Tips for Reading Nonfiction

Need help reading the websites, speeches, and articles featured on this site?
Use these core strategies to tackle even the most complex informational texts.

Evaluate Information in Media

Evaluating information in media is similar to evaluating it in a written text. Whether you are reading a blog post, watching a video, listening to a podcast, or browsing a photo essay, start by identifying the central ideas and examining how the writer supports those ideas. Then analyze the presentation of information, which can feel quite different from medium to medium.

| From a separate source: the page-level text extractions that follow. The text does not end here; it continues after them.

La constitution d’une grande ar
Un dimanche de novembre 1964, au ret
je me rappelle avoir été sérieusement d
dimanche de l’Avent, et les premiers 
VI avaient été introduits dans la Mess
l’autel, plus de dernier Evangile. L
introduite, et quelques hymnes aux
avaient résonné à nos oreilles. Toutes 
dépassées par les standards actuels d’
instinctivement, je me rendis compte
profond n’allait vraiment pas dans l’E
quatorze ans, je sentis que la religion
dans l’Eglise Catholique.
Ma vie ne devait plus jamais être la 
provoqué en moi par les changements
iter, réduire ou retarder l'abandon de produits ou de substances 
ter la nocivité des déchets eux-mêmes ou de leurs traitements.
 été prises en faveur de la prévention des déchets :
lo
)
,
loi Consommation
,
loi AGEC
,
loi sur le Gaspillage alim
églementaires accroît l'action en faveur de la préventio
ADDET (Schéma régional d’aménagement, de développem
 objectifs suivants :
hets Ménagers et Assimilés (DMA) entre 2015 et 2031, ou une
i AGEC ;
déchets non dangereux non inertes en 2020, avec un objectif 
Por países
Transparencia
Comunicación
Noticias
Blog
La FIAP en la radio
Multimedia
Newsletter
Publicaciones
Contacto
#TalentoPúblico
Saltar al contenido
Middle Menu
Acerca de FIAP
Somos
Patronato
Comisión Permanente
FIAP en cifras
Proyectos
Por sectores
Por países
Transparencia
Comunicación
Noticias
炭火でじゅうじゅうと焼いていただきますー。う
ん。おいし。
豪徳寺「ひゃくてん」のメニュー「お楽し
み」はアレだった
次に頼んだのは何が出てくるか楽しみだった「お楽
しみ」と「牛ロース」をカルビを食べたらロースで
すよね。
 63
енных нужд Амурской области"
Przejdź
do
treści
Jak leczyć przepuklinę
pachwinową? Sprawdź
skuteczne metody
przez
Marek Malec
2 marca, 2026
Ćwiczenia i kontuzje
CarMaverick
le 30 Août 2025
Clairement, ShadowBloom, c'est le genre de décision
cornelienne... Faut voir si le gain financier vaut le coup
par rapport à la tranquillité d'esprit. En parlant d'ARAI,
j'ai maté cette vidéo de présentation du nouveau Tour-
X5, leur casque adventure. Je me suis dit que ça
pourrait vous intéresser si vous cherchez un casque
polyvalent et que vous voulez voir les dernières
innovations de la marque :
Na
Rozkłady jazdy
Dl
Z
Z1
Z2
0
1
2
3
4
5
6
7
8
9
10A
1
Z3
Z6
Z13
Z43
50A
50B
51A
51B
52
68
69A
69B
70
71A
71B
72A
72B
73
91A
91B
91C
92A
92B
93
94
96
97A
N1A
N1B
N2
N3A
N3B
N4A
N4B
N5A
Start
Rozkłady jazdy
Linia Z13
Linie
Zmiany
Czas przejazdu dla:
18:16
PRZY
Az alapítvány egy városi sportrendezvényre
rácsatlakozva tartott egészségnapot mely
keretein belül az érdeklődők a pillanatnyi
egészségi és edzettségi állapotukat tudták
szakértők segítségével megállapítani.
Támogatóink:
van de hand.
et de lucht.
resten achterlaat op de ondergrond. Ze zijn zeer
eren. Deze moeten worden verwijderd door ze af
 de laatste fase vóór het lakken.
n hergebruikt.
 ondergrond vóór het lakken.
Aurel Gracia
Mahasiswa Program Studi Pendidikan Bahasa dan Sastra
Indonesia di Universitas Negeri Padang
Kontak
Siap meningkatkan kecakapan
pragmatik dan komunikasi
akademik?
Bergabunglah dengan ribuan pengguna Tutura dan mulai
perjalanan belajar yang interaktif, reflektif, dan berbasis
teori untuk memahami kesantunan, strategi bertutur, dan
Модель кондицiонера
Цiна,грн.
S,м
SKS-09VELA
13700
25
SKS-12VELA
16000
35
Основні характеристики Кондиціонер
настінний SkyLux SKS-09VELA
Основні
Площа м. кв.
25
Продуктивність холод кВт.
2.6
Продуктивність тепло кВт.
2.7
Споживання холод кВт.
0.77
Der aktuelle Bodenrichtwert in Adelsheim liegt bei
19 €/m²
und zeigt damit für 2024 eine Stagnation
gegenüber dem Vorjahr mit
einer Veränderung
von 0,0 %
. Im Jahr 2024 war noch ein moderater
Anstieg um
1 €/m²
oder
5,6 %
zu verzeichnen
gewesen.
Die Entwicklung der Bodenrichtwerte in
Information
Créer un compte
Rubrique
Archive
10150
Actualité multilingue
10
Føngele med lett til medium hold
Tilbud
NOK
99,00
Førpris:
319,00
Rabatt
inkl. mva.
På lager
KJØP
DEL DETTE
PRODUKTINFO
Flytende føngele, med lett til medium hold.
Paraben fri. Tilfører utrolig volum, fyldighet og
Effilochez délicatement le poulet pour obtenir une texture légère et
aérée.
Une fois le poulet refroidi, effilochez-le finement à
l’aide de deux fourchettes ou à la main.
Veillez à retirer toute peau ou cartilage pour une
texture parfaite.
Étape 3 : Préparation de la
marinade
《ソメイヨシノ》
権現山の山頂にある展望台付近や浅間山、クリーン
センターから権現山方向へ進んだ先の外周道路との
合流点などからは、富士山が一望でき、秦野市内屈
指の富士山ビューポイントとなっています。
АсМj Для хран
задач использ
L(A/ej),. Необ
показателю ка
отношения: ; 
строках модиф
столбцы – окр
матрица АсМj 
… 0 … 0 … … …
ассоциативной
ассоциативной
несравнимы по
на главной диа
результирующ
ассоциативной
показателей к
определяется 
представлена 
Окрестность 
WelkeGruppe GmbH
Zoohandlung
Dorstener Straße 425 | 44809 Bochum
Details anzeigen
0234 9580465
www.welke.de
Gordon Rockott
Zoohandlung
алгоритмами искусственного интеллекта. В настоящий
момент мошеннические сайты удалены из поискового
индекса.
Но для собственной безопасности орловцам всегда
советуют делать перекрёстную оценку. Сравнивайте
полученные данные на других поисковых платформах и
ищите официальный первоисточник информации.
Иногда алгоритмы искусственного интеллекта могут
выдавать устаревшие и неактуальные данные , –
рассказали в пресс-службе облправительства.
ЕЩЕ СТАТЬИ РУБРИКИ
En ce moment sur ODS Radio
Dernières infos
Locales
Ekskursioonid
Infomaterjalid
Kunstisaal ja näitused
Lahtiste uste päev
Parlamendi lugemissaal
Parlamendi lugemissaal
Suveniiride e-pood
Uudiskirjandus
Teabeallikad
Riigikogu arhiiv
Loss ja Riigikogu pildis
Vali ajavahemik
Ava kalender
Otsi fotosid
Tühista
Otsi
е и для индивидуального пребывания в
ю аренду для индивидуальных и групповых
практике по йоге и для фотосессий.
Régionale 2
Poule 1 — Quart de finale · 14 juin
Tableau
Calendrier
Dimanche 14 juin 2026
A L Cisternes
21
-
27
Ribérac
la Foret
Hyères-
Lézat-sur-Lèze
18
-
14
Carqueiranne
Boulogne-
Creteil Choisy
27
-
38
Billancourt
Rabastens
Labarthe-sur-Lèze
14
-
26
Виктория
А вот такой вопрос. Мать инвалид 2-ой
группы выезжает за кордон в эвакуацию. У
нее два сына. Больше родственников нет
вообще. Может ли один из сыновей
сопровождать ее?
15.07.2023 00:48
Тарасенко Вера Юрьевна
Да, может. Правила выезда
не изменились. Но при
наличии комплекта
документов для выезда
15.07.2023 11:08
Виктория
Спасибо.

Keep these strategies in mind:

  • Investigate everything that’s offered. From images and infographics to animations, videos, and traditional text, media presentations deliver information through a variety of elements, all deserving of analysis. For example, if you are browsing a photo essay, look carefully at the images and then remember to read the captions. Check to see if any links are provided to additional content. Use the medium to your advantage, and explore what is offered.
  • Compare media and text. If you’ve read other informational texts about the topic, consider the similarities and differences between the information included in each source. For instance, suppose you read a speech by Dr. Martin Luther King Jr., and then listened to a recording of his delivery of the speech. How might hearing King’s delivery impact your understanding of his words?
  • Consider the medium. The creator of the content could have delivered the information in many ways but chose to deliver it this way. Why still photographs instead of video, or an audio clip instead of text? Why this medium over any other? Is the creator’s choice of media effective?
  • View with a critical eye. Today’s news reports, political ads, and PSAs have such polish and visual style that it’s easy to accept the information they deliver at face value. Note specific facts and details, and then verify their accuracy and credibility with another source.